29/09/2023
'A Type of Mamagic' (2023)
A tribute to Miriam Makeba
29.7 x 40 cm approx
Ink, fineliners and marker on paper.
Born in the ghetto of Prospect Town, Miriam lived her whole life with the effects of the South African apartheid. Mud, poverty and discrimination were the main aspects of the her childhood. Since a very young age she worked as a servant for white families.
At the age of 8, Miriam spends 6 months in jail with her mother, since she was sentenced guilty for selling umqombothi (an home made ferment drink similar to beer).
Despite the dificulties, Miriam has a great passion: music. As a teenager, she starts performing in long tournees but, as any other aspect of life, also art is suffering the limiting and segregating law of apartheid.
In 1959, she play a role in 'Come Back, Africa', an anti-apartheid documentary. Hee fame becomes international and she starts collaborating with foreign artists (first of all, Harry Belafonte).
The South African autorities consider Makeba's art as a potential threat. Hence, her passport is cancelled. This is the start of a 30 years long exile that won't allow her to attend her mother funeral, after the Sharpeville massacre.

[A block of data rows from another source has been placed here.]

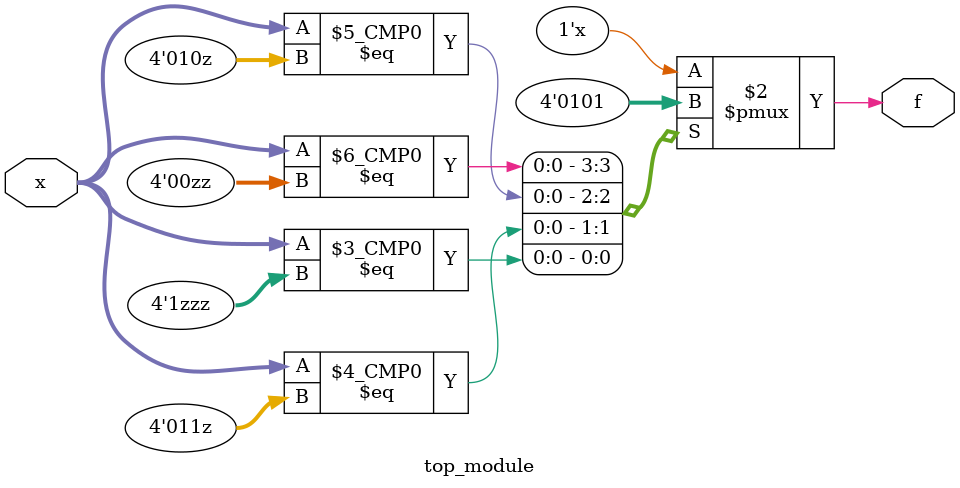
<source format=sv>
module top_module (
	input [4:1] x,
	output logic f
);

always_comb begin
    case (x)
        4'b00??: f = 0;
        4'b010?: f = 1;
        4'b011?: f = 0;
        4'b1???: f = 1;
        default: f = 0;
    endcase
end

endmodule

</source>
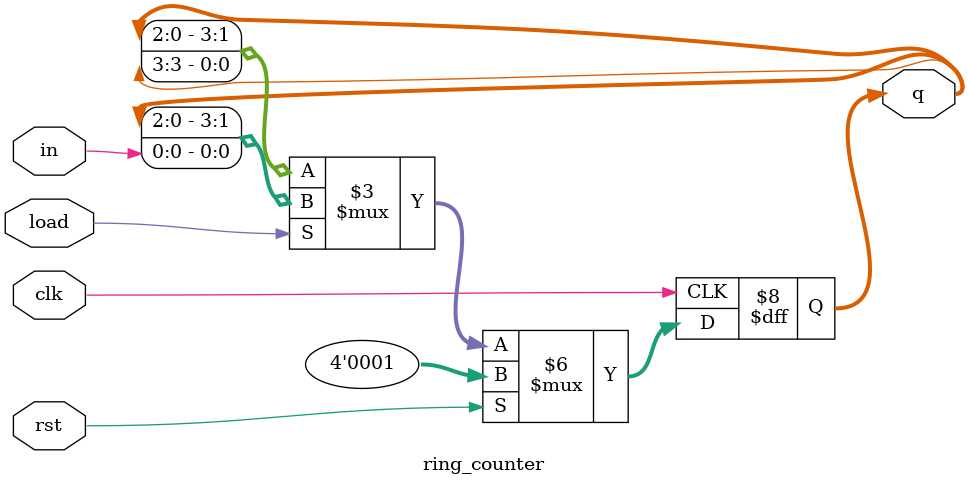
<source format=v>
module ring_counter(clk,rst,load,in,q);

	input clk,rst,in,load;
	output reg[3:0]q;

	always@(posedge clk)
	begin
		if(rst)
			q<=4'b0001;
		else
			begin
				if(load)
					q<={q[2:0],in};
				else
					q<={q[2:0],q[3]};
			end
	end

endmodule
				
</source>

In USA, she supports publicly Martin Luther King at any possible event.
On the 16th of July 1963, she is invited to speak at the United Nations Special Committe on the Apartheid Politics in South Africa. She strongly asks to stop the discriminatory politics against the black population and to release political prisoners. As a consequence, her music is banned: in this moment, she becomes 'Mama Africa'.
The CIA considers her as a militant and extremist. For this reason, she migrates to Guinea but she does not stop spreading her music.
After the death of her daughter, she moves to Europe but in 1990 she attends the first free elections in her country.
She died of heart attack, at the end of a concert against camorra, in Castel Volturno (Italy).